Mr Johnson said he would find it “very difficult” to support the Windsor agreement in vote in the UK’s House of Commons despite claiming some credit for the new pact.
In a combative speech in Westminster, Mr Johnson said he hopes DUP leader Sir Jeffrey Donaldson restores powersharing to Northern Ireland.
But he raised numerous concerns about the new deal with the European Union, saying: “I’m conscious I’m not going to be thanked for saying this, but I think it is my job to do so, we must be clear about what is really going on here.

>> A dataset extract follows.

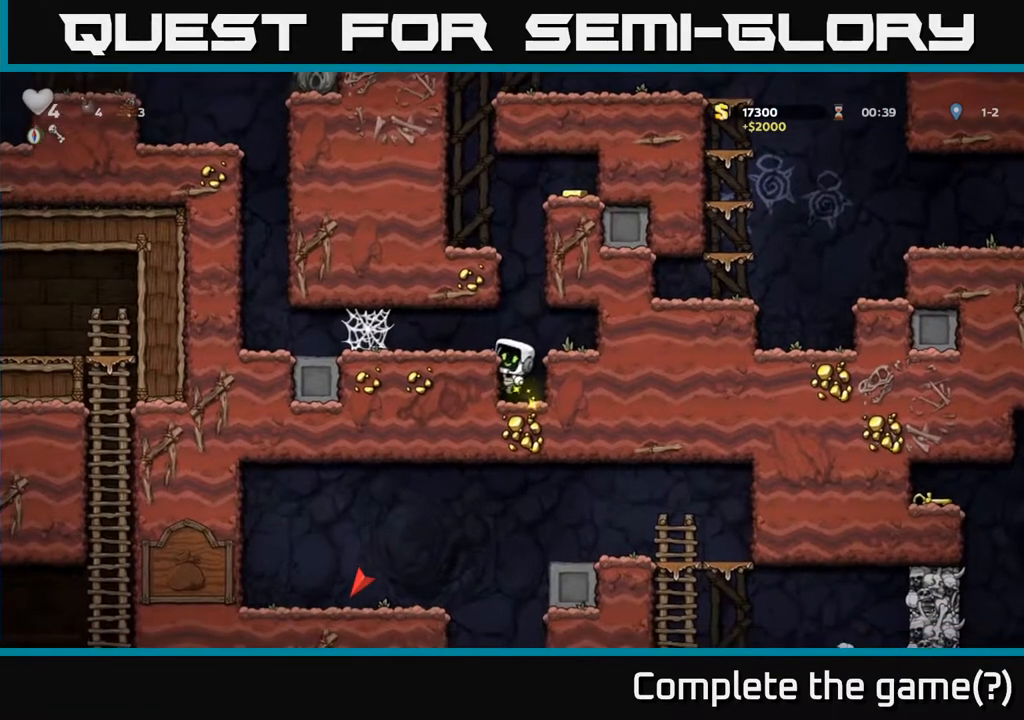
{"buttons": ["DPAD_RIGHT"], "left_stick": "center", "right_stick": "center", "events": [[83, "A", "up"], [83, "DPAD_LEFT", "down"], [167, "DPAD_LEFT", "up"], [383, "DPAD_RIGHT", "down"]]}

“This is not about the UK taking back control and although there are easements this is really a version of the solution that was being offered last year to Liz Truss when she was foreign secretary.
“This is the EU graciously unbending to allow us to do what we want to do in our own country, not by our laws, but by theirs.”
Mr Johnson called for his controversial Northern Ireland Protocol Bill, which the EU argued would breach international law, to be restored if the new deal does not work out.
“I’m going to find it very difficult to vote for something like this myself, because I believed we should’ve done something very different. No matter how much plaster came off the ceiling in Brussels,” he said.
“I hope that it will work and I also hope that if it doesn’t work we will have the guts to employ that Bill again, because I have no doubt at all that that is what brought the EU to negotiate seriously.”